久しぶりの異物感に、ともすれば詰めてしまいそうになる息を、ゆっくりと吐き出していく。
「 ─── ん、あ、ぁ……っ」
指1本を挿れられただけで、そこは悲鳴をあげている。誘ったのはこっちなのに、身体がついていかないことがもどかしい。
うっすらと目を開ければ、見下ろす眼差しはなぜか笑っている。
「……な、に……?」
奥に入った指が少しだけ動いて、意志とは関係なく中がギュッと締めつけてしまう。そこを何とか緩めたくて小さく息を吐いて腹筋から力を抜こうとしてみるけれど、うまくいかない。
「うん。本当に浮気してないなと思って」
「……ばか」
当たり前だ。こんな恥ずかしいこと、佳月以外とできるわけがない。
指1本で限界だと感じていたのに、潤滑剤の力を借りて少しずつ解してもらえばそこはちゃんと佳月を受け容れられるぐらいに蕩けていく。
「佳月、挿れて……」
何度もイかされてぐったりと力の抜けたそこに、熱い昂りがあてがわれる。
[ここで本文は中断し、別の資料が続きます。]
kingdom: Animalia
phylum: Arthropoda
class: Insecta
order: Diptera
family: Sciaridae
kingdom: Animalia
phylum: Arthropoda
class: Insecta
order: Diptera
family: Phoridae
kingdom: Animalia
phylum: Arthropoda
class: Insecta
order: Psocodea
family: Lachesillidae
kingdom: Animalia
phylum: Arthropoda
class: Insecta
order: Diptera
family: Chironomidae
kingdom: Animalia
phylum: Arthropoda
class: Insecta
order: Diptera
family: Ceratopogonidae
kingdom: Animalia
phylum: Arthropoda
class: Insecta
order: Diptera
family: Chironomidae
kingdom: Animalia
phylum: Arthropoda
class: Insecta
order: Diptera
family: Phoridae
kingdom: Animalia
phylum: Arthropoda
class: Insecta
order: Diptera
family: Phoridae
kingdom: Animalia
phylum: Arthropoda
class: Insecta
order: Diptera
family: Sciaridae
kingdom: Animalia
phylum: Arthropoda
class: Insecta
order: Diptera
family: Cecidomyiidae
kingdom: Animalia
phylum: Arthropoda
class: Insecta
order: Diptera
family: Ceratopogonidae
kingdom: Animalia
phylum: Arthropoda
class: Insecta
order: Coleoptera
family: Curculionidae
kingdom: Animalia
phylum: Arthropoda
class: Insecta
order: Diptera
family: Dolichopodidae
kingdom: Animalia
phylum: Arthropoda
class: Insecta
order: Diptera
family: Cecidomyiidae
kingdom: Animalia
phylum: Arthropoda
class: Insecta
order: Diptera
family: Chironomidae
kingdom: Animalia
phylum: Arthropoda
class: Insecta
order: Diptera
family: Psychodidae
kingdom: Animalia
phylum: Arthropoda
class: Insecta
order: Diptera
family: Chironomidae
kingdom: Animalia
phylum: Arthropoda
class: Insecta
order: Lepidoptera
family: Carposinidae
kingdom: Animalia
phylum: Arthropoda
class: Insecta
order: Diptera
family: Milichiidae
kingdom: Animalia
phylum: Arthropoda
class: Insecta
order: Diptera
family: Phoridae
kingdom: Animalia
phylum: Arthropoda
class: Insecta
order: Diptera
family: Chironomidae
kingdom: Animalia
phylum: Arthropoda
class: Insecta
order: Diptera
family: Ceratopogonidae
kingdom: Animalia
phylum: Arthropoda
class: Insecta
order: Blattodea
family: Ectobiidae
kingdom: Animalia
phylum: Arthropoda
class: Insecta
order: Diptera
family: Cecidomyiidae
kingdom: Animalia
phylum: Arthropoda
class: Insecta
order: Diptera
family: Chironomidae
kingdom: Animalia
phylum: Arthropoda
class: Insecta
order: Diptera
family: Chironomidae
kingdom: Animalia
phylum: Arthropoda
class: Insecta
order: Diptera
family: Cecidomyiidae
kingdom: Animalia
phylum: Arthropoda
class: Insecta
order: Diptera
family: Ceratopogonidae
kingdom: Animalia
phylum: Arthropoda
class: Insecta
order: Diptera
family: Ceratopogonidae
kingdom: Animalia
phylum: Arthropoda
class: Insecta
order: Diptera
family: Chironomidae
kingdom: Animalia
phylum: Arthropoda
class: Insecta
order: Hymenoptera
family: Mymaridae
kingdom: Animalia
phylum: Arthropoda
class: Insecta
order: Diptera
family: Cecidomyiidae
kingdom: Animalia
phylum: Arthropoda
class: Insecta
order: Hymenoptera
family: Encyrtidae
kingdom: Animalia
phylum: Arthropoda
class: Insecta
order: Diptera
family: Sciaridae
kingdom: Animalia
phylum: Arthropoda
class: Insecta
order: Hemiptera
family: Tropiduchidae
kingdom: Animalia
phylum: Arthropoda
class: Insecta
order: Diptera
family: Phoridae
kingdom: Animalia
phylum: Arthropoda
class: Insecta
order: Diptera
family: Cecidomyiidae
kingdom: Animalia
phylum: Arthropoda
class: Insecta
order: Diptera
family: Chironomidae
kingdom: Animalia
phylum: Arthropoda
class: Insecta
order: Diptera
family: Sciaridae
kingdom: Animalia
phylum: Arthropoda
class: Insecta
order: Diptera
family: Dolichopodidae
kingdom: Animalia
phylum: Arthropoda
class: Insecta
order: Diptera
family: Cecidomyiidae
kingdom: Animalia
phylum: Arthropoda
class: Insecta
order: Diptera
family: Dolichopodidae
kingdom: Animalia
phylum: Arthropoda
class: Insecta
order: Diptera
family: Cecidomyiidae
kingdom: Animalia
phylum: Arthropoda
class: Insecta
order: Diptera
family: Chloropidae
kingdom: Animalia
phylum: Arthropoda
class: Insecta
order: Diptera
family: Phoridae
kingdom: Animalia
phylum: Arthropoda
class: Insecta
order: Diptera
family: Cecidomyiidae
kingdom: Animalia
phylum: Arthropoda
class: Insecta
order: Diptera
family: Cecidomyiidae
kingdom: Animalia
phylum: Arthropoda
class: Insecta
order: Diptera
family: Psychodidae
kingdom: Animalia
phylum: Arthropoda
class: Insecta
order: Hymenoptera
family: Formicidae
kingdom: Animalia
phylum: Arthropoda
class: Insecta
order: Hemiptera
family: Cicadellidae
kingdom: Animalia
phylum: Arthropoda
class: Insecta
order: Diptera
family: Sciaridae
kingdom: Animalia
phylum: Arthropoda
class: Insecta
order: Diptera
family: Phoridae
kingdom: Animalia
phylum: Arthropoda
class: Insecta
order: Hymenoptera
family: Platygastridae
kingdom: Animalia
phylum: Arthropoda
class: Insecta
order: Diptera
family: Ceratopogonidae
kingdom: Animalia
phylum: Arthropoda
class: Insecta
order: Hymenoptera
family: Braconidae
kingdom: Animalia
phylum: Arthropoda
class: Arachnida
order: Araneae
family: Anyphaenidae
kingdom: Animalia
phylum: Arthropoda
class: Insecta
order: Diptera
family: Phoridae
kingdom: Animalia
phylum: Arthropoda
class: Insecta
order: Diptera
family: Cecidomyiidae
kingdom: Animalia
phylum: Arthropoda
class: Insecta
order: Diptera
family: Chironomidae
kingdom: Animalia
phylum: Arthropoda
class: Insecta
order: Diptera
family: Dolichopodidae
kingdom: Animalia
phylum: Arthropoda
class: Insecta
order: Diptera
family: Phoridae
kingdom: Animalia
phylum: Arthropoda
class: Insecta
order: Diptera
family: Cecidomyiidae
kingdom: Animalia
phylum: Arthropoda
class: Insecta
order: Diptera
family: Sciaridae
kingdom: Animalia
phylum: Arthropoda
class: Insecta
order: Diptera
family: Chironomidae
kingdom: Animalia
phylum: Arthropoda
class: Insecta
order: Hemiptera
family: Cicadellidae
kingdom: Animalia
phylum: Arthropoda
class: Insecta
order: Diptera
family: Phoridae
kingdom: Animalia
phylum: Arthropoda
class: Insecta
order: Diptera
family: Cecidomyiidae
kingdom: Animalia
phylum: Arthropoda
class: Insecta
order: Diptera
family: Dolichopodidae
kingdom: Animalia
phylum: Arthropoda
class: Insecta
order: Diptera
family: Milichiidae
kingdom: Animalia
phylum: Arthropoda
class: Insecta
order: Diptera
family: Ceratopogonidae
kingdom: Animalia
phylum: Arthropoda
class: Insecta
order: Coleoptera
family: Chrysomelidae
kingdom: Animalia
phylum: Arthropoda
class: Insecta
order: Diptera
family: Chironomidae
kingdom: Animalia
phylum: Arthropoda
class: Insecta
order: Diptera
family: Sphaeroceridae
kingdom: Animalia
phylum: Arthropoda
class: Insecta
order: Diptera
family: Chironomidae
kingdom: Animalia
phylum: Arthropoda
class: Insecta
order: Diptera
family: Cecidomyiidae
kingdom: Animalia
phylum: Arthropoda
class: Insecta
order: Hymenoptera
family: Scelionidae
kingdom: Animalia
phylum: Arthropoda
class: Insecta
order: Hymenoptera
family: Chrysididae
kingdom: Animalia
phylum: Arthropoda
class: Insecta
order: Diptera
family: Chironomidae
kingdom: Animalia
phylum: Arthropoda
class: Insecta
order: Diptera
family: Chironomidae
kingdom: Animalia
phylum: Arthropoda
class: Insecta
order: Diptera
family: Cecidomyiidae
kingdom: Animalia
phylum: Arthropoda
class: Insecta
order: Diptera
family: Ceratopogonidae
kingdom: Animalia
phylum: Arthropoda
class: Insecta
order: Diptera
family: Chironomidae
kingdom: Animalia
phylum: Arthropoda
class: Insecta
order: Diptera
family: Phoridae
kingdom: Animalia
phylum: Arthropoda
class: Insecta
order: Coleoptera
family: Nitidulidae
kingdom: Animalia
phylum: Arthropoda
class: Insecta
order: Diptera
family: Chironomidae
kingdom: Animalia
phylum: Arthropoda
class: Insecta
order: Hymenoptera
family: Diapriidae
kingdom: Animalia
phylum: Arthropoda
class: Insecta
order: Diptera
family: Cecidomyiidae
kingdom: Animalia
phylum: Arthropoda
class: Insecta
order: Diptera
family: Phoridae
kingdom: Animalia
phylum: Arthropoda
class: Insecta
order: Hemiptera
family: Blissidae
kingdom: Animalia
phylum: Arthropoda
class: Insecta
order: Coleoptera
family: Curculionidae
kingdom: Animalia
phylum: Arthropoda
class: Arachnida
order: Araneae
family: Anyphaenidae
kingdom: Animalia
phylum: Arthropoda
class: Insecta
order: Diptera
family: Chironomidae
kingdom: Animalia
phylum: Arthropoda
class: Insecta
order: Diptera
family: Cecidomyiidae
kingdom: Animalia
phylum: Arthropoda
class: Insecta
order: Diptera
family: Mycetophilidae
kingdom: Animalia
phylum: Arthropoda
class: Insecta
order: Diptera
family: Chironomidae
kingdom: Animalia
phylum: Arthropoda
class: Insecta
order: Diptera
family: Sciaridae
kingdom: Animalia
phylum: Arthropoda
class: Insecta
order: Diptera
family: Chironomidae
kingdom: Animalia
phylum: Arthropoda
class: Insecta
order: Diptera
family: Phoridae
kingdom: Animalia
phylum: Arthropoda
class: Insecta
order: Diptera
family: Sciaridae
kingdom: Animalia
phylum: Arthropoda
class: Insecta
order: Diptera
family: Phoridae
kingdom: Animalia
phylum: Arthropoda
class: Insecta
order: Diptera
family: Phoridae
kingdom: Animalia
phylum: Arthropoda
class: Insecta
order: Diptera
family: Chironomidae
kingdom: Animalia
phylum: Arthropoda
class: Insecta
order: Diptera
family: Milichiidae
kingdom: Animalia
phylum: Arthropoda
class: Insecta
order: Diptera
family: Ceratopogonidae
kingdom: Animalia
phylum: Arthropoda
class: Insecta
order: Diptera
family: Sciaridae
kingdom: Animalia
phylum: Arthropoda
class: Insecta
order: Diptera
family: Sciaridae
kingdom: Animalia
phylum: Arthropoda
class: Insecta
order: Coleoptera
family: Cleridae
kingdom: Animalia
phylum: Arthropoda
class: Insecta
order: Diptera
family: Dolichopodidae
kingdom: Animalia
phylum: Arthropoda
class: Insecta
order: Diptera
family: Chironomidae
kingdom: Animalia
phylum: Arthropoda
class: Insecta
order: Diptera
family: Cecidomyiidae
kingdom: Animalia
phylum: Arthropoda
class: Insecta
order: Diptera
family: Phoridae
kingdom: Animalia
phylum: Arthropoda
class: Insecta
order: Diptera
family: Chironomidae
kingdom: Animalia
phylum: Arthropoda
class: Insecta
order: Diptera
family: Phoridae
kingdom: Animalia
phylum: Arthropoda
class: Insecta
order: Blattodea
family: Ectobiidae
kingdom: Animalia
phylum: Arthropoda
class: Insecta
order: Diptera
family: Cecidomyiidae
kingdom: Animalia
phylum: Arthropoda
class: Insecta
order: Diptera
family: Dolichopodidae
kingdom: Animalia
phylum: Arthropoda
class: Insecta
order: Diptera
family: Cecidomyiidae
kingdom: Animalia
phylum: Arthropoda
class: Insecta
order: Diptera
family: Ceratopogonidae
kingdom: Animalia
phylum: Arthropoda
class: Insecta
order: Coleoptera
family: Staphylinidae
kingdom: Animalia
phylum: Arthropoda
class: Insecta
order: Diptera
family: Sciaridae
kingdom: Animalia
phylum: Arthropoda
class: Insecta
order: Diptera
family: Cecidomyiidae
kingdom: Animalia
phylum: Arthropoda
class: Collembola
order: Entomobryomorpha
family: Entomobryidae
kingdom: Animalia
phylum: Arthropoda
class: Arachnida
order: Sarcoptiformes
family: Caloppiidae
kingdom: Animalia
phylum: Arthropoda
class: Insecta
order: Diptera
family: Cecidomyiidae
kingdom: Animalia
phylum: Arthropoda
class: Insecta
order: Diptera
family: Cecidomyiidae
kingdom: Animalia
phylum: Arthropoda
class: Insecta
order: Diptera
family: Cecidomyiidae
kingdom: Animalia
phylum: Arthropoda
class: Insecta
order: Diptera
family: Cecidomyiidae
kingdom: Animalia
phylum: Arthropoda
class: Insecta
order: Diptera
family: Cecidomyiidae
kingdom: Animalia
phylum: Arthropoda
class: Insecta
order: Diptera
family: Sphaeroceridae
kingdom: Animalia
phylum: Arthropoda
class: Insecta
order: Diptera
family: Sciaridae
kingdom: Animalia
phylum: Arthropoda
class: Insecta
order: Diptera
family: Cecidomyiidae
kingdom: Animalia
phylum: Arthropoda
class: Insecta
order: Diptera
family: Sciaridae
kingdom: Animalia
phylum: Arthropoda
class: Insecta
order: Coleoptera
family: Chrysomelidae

少しずつ入ってくる質量はほんのちょっとの痛みを引き連れてきて、懐かしさを伴う甘い疼きに不覚にも涙が零れそうになる。
「っあ、……ァ」
奥まで挿れられてぴたりと合わさる肌は、境目が融けるぐらいに熱い。そのままゆっくりと揺さぶられていくうちに、痛みは消えて快楽にすり替わっていく。
「朝陽、愛してるよ」
惜しみなく浴びせられる愛の言葉に頷きながら、僕は確かにここに存在する身体にしがみついて頷く。
「僕も、愛してる」
離れている間はひどく不安だけれど、こうして肌を重ねればそんな感情は吹き飛んでしまう。
肌を打ち付けられる度にぐちゅぐちゅと下肢から響く音に煽られて、僕は高みへと昇り詰めていく。
先走りを零して震えるそこに手が掛かり、緩く扱かれた途端唇から大きな声が漏れた。
「あ、あっ! だめ、イく……ッ」
背筋が震えて下肢が強張りだす。この感覚も随分久しぶりで、相変わらず慣れない。速まる律動に耐え切れず後孔が収縮を始めて、佳月を引き寄せて深く呑み込んだ途端、奥に熱い飛沫が放たれるのを感じた。
「佳月、佳月……」
縋るように抱きついて名を呼べば、余韻を長引かせる柔らかな口づけが与えられる。
荒く呼吸を繰り返したまま、僕たちは存在をたしかめ合いながら何度も唇を重ね直した。
情事の後にじゃれるように抱き合うのが好きだ。
仲の良い猫のように戯れながら、そう言えば、と佳月が口を開く。
「今日は七夕だったね」
時計を見れば日付けが変わる20分前だ。そんなことはちっとも念頭になかったけれど、そう言われて今日が7月7日だということに気づく。
「織姫と彦星は、会えたかな」
僕の言葉に、佳月は少しだけ考え込んでから目を細めた。